Me acuerdo de una Pascua, cuando vino a cenar a casa y, en medio de la comida, le dijo a su marido:

―¡Horacio, no comas más pan, por el amor de Cristo! ¿No entendés que te hace mal?

―Mal me hacen otras cosas. Además, estamos en casa de amigos, no me hagas pasar vergüenza.

―Te lo digo por tu bien, Horacio… ¿O no, Rulo, que se lo digo por su bien? ―le preguntó a mi viejo, buscando su complicidad.

―Y… el bien es relativo… ―contestó muy políticamente correcto mi padre.

―Sí, pero que Horacio tenga el colesterol por las nubes no es relativo, es una verdad ―insistió Gabriela con seguridad férrea.

―¡No me rompas más las pelotas, Gabriela, porque te juro que me voy a la mierda y no vuelvo nunca más! ―gritó Horacio―. Perdonen, chicos, por las malas palabras ―nos dijo a mis hermanos y a mí con una sonrisa.

―Bueno, se picó la mesa me parece. ¿Alguien quiere más vino para aflojar un poquito?: 100% natural, libre de colesterol. ―Le guiñó el ojo a Gabriela. Mamá siempre sabía cómo romper el silencio incómodo.

Toda mi vida me sometí a dietas para llegar flaca al verano. Mamá empezaba a ponerse intensa en primavera. Con la keto bajé bastante. Comía huevo, queso, acelga y pollo todo el día. Me levantaba y me preparaba dos huevos más un pedazo de pechuga de pollo. Hasta que me empezó a dar mucho asco.

Antes de mi comunión, hice la dieta paleo; antes de mis 15, la dieta hipocalórica; antes de mi viaje de egresados a Porto Seguro, hice la de los batidos.

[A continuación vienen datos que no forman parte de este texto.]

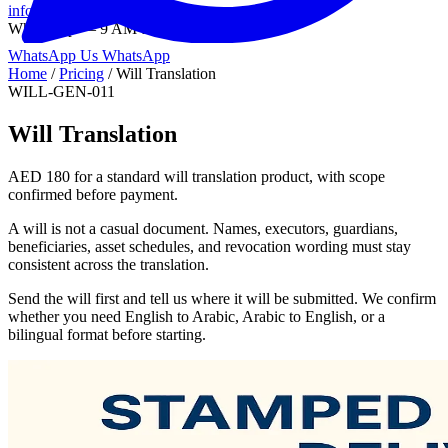
info@onlinetranslation.ae
WhatsApp — 9 AM to 9 PM UAE
WhatsApp Us
WhatsApp
Home
/
Pricing
/
Will Translation
WILL-GEN-011
Will Translation
AED 180 for a standard will translation product, with scope
confirmed before payment.
A will is not a casual document. Names, executors, guardians,
beneficiaries, asset schedules, and revocation wording must stay
consistent across the translation.
Send the will first and tell us where it will be submitted. We confirm
whether you need English to Arabic, Arabic to English, or a
bilingual format before starting.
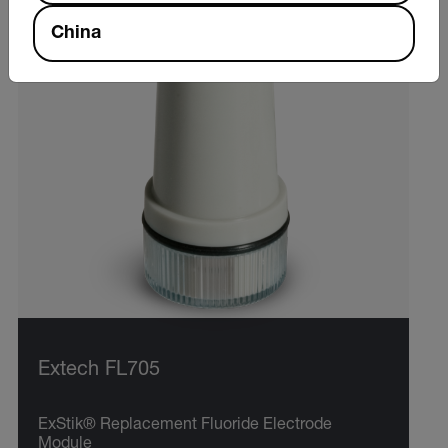
China
Extech FL705
ExStik® Replacement Fluoride Electrode
Module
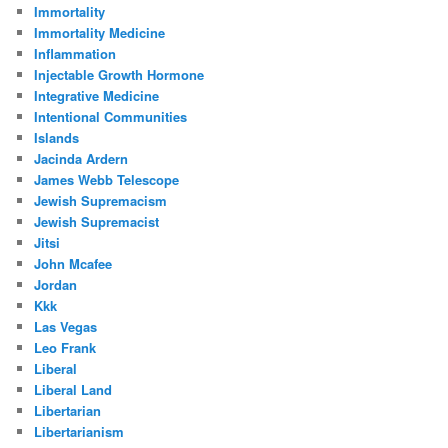
Immortality
Immortality Medicine
Inflammation
Injectable Growth Hormone
Integrative Medicine
Intentional Communities
Islands
Jacinda Ardern
James Webb Telescope
Jewish Supremacism
Jewish Supremacist
Jitsi
John Mcafee
Jordan
Kkk
Las Vegas
Leo Frank
Liberal
Liberal Land
Libertarian
Libertarianism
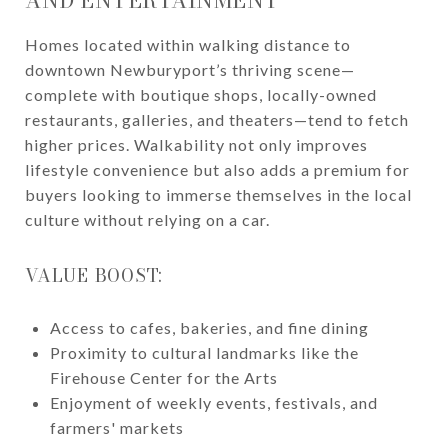
AND ENTERTAINMENT
Homes located within walking distance to
downtown Newburyport’s thriving scene—
complete with boutique shops, locally-owned
restaurants, galleries, and theaters—tend to fetch
higher prices. Walkability not only improves
lifestyle convenience but also adds a premium for
buyers looking to immerse themselves in the local
culture without relying on a car.
VALUE BOOST:
Access to cafes, bakeries, and fine dining
Proximity to cultural landmarks like the
Firehouse Center for the Arts
Enjoyment of weekly events, festivals, and
farmers' markets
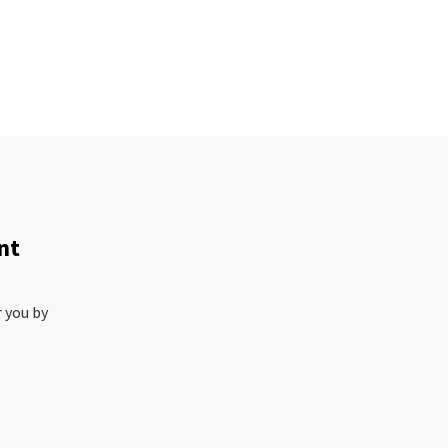
nt
r you by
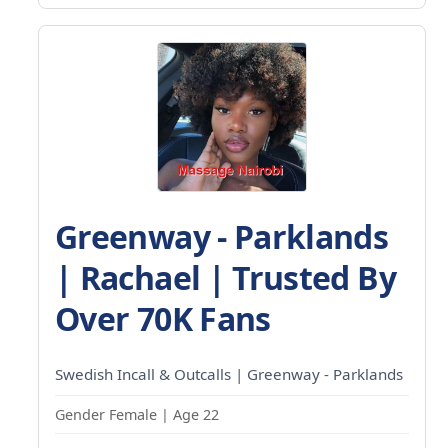
Greenway - Parklands
| Rachael | Trusted By
Over 70K Fans
Swedish Incall & Outcalls | Greenway - Parklands
Gender Female | Age 22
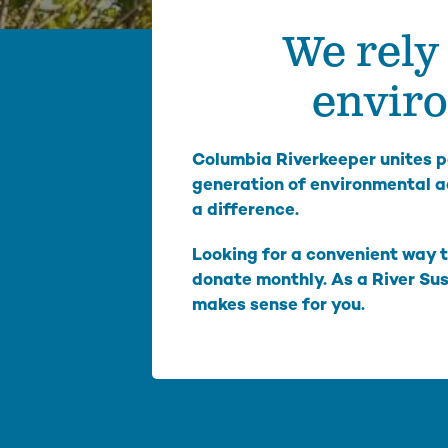
We rely 
We inspire people to love, use, and learn about the
Columbia River. From water quality testing to
environmental education, we emphasize education
enviro
that not only teaches about problems on the
Columbia, but also illuminates solutions to
empower people to take action and make change.
Columbia Riverkeeper unites pe
Columbia Gorge Youth Education
generation of environmental a
Swim Guide
a difference.
Pollution Prevention Curriculum
Looking for a convenient way t
donate monthly. As a River Su
makes sense for you.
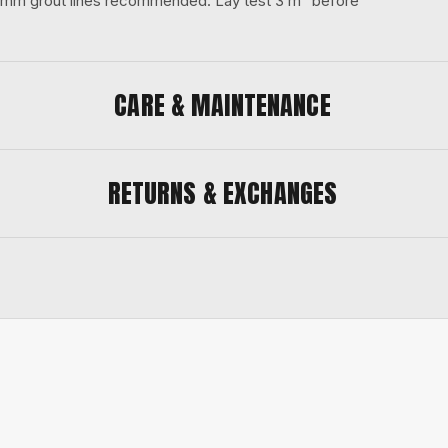
 3 mm grout lines recommended. Lay test 3 m² before
CARE & MAINTENANCE
RETURNS & EXCHANGES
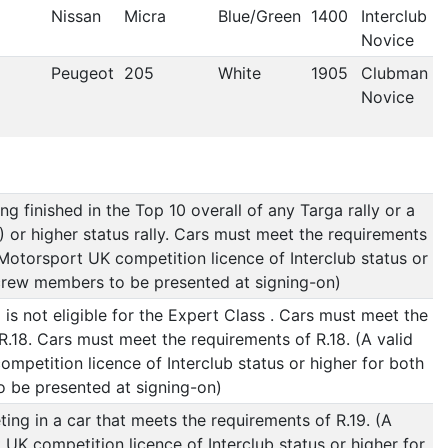
Nissan
Micra
Blue/Green
1400
Interclub
Novice
Peugeot
205
White
1905
Clubman
Novice
g finished in the Top 10 overall of any Targa rally or a
B) or higher status rally. Cars must meet the requirements
d Motorsport UK competition licence of Interclub status or
crew members to be presented at signing-on)
s not eligible for the Expert Class . Cars must meet the
R.18. Cars must meet the requirements of R.18. (A valid
mpetition licence of Interclub status or higher for both
 be presented at signing-on)
ng in a car that meets the requirements of R.19. (A
 UK competition licence of Interclub status or higher for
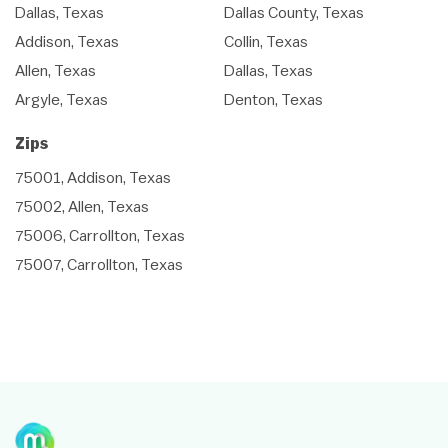
Dallas, Texas
Dallas County, Texas
Addison, Texas
Collin, Texas
Allen, Texas
Dallas, Texas
Argyle, Texas
Denton, Texas
Zips
75001, Addison, Texas
75002, Allen, Texas
75006, Carrollton, Texas
75007, Carrollton, Texas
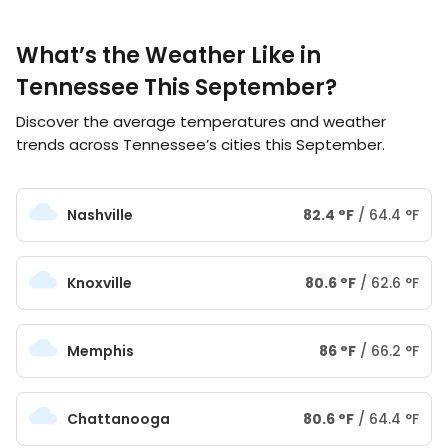
What’s the Weather Like in
Tennessee This September?
Discover the average temperatures and weather
trends across Tennessee’s cities this September.
Nashville
82.4
°
F
/
64.4
°
F
Knoxville
80.6
°
F
/
62.6
°
F
Memphis
86
°
F
/
66.2
°
F
Chattanooga
80.6
°
F
/
64.4
°
F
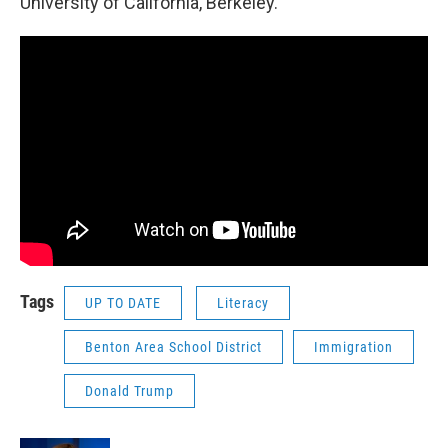
University of California, Berkeley.
Tags
UP TO DATE
Literacy
Benton Area School District
Immigration
Donald Trump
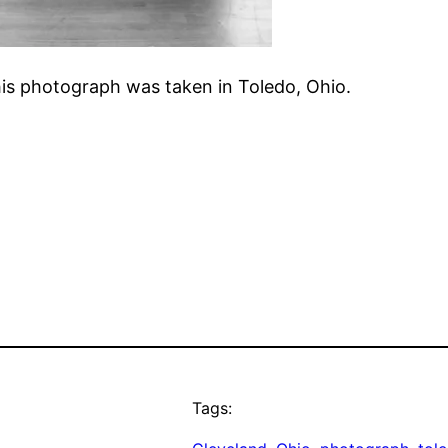
his photograph was taken in Toledo, Ohio.
Tags:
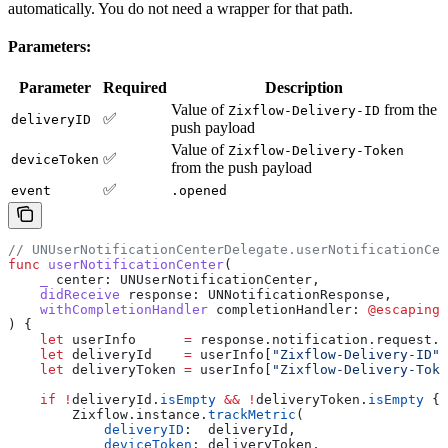
automatically. You do not need a wrapper for that path.
Parameters:
Parameter
Required
Description
Value of
from the
Zixflow-Delivery-ID
✅
deliveryID
push payload
Value of
Zixflow-Delivery-Token
✅
deviceToken
from the push payload
✅
event
.opened
// UNUserNotificationCenterDelegate.userNotificationCen
func
 userNotificationCenter
(
    _
 center
: UNUserNotificationCenter,
    didReceive
 response
: UNNotificationResponse,
    withCompletionHandler
 completionHandler
: 
@escaping
 
) {
    let
 userInfo      
=
 response.
notification
.
request
.
c
    let
 deliveryId    
=
 userInfo[
"Zixflow-Delivery-ID"
]
    let
 deliveryToken 
=
 userInfo[
"Zixflow-Delivery-Toke
    if
 !
deliveryId.
isEmpty
 &&
 !
deliveryToken.
isEmpty
 {
        Zixflow.
instance
.
trackMetric
(
            deliveryID
:  deliveryId,
            deviceToken
: deliveryToken,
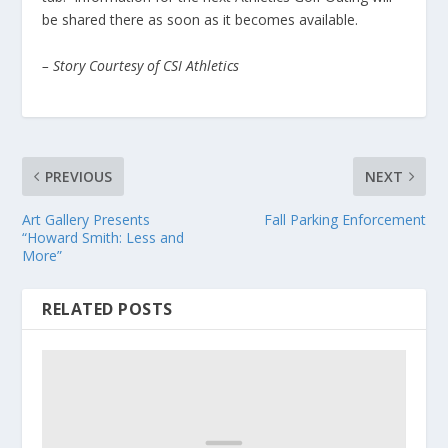
be shared there as soon as it becomes available.
– Story Courtesy of CSI Athletics
PREVIOUS
NEXT
Art Gallery Presents
Fall Parking Enforcement
“Howard Smith: Less and
More”
RELATED POSTS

Los batidos, unos shakes mágicos que reemplazan todas las comidas. Por cuatro meses solamente tomé estos batidos con sabor a podrido. Mi obsesión con bajar de peso hizo que entrara en esa mentira, de que tenían sabor a menta granizada, cookies and cream y chocolate. “Te hacen adelgazar diez kilos en un mes”, la gloria. Venían en unos envases blancos grandes, de plástico y con una cuchara medidora preparabas tus batidos diarios.

Hasta que un día salí de fiesta con amigas y a la vuelta me bajé una docena de sándwiches de miga. Bloqueé a Paola, que era la encargada de traer esos batidos carísimos semanalmente y nunca más supe nada de ella ni de los polvos mágicos que “te hacen quemar calorías de una manera sana y divertida”.

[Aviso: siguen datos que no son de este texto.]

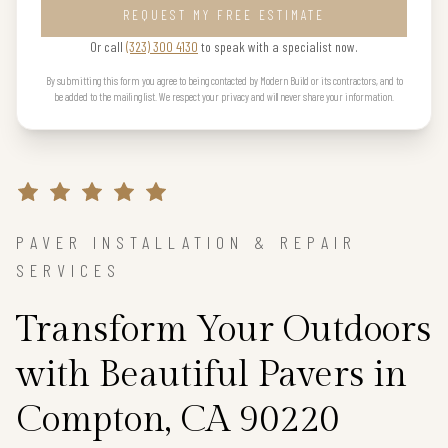
REQUEST MY FREE ESTIMATE
Or call
(323) 300 4130
to speak with a specialist now.
By submitting this form you agree to being contacted by Modern Build or its contractors, and to
be added to the mailing list. We respect your privacy and will never share your information.
PAVER INSTALLATION & REPAIR
SERVICES
Transform Your Outdoors
with Beautiful Pavers in
Compton, CA 90220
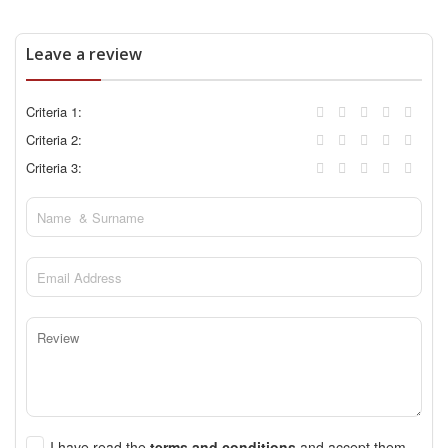
Leave a review
Criteria 1:
Criteria 2:
Criteria 3:
I have read the
terms and conditions
and accept them.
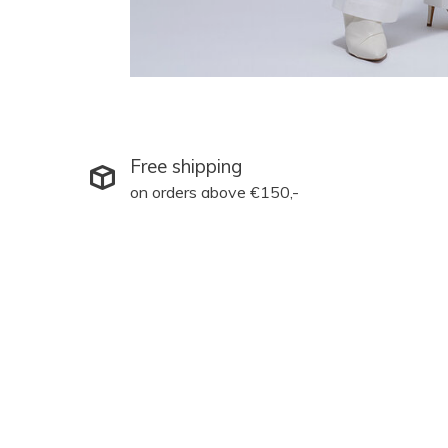
Free shipping
on orders above €150,-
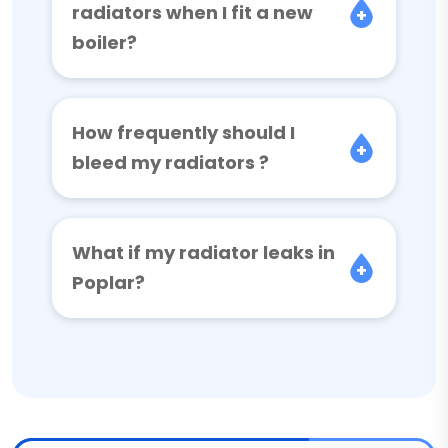
radiators when I fit a new
boiler?
How frequently should I
bleed my radiators ?
What if my radiator leaks in
Poplar?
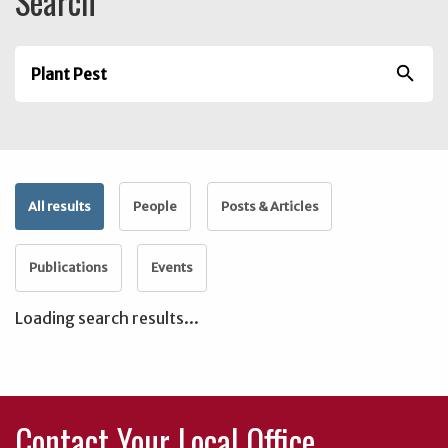
Search
search
All results
People
Posts & Articles
Publications
Events
Loading search results...
Contact Your Local Office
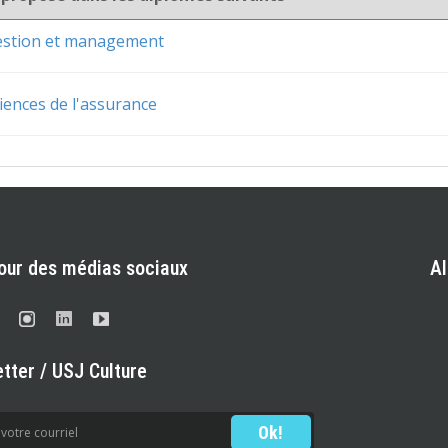
gestion et management
iences de l'assurance
our des médias sociaux
A
tter / USJ Culture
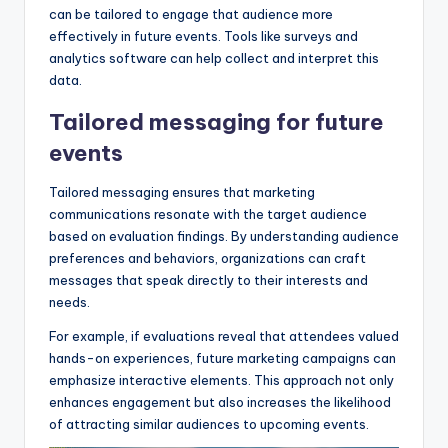
can be tailored to engage that audience more
effectively in future events. Tools like surveys and
analytics software can help collect and interpret this
data.
Tailored messaging for future
events
Tailored messaging ensures that marketing
communications resonate with the target audience
based on evaluation findings. By understanding audience
preferences and behaviors, organizations can craft
messages that speak directly to their interests and
needs.
For example, if evaluations reveal that attendees valued
hands-on experiences, future marketing campaigns can
emphasize interactive elements. This approach not only
enhances engagement but also increases the likelihood
of attracting similar audiences to upcoming events.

Siempre quise tener otro cuerpo. Cuando jugábamos a las Barbies con Jose, ella siempre me burlaba porque aseguraba que una tenía que parecerse a sus propias muñecas. Jose era igual a una Bratz. Yo, a un Furby. Y ante este anhelo me sometí a dietas insólitas. Mis amigas estaban en la misma.

—Me comí un yogur con una barrita de cereal, ¿vos? —me informaba mi mejor amiga, Ana, mientras subíamos al colectivo para ir a la clase de gimnasia.

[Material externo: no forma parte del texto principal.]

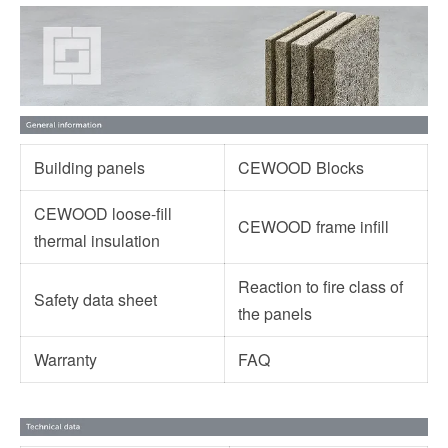
Building panels
CEWOOD Blocks
CEWOOD loose-fill
CEWOOD frame infill
thermal insulation
Reaction to fire class of
Safety data sheet
the panels
Warranty
FAQ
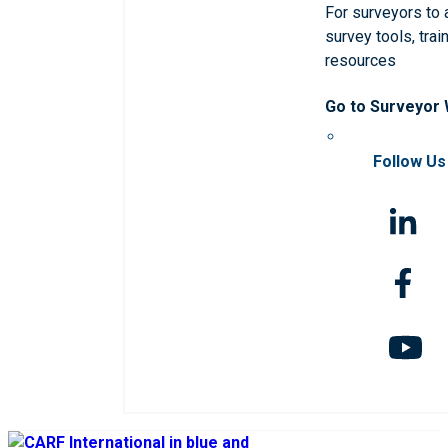
For surveyors to
survey tools, trai
resources
Go to Surveyor
Follow Us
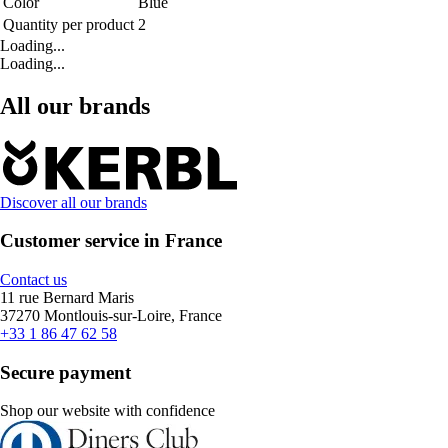
Color
Blue
Quantity per product
2
Loading...
Loading...
All our brands
Discover all our brands
Customer service in France
Contact us
11 rue Bernard Maris
37270 Montlouis-sur-Loire, France
+33 1 86 47 62 58
Secure payment
Shop our website with confidence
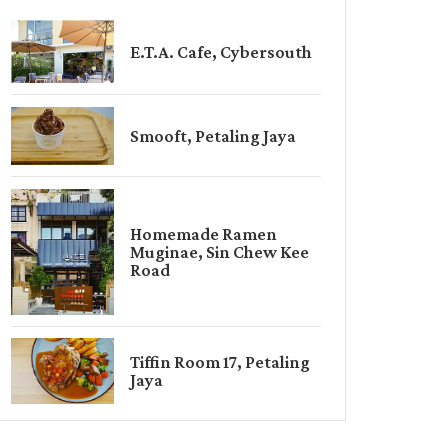
E.T.A. Cafe, Cybersouth
Smooft, Petaling Jaya
Homemade Ramen
Muginae, Sin Chew Kee
Road
Tiffin Room 17, Petaling
Jaya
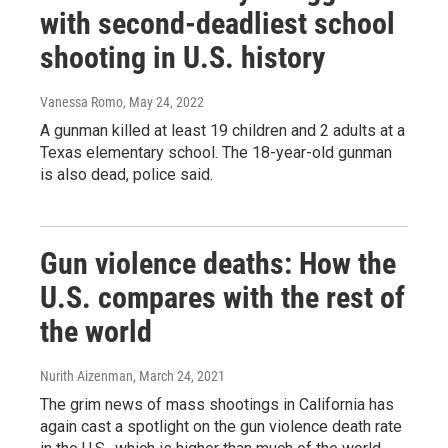
with second-deadliest school
shooting in U.S. history
Vanessa Romo
, May 24, 2022
A gunman killed at least 19 children and 2 adults at a
Texas elementary school. The 18-year-old gunman
is also dead, police said.
Gun violence deaths: How the
U.S. compares with the rest of
the world
Nurith Aizenman
, March 24, 2021
The grim news of mass shootings in California has
again cast a spotlight on the gun violence death rate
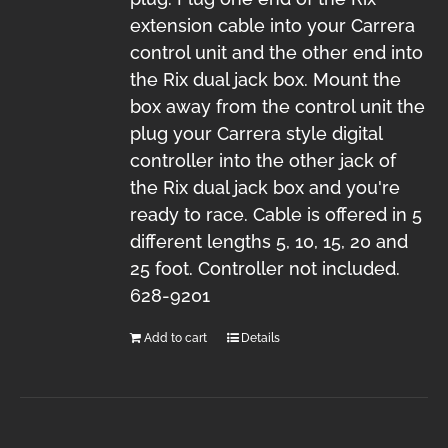
extension cable into your Carrera
control unit and the other end into
the Rix dual jack box. Mount the
box away from the control unit the
plug your Carrera style digital
controller into the other jack of
the Rix dual jack box and you're
ready to race. Cable is offered in 5
different lengths 5, 10, 15, 20 and
25 foot. Controller not included.
628-9201
Add to cart
Details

—Yo, una gelatina con una galletita de arroz.

Nos sentíamos feas, gordas, con granos, envidiábamos a Martina y Carolina, chicas perfectas que tenían el pelo largo, eran flacas y todos los chicos del grado gustaban de ellas.

Una vez Ana me confesó que había visto una publicidad de un té verde que te ayudaba a bajar cinco kilos en una semana. Con la plata que la mamá le daba para comprar golosinas en el recreo ella se compró el té.

—Es impresionante, Catu, después de comer no podés aguantar las ganas de ir, es como que no comiste.

—¿Pero eso no sería como vomitar?

—Nooo, nada que ver, qué asco.

—¿Y cuánto sale?

—20 pesos.

—Uh, pero tendría que usar toda la plata que me da mi mamá.

—Y sí... Pero te juro que esto te va a cambiar la vida.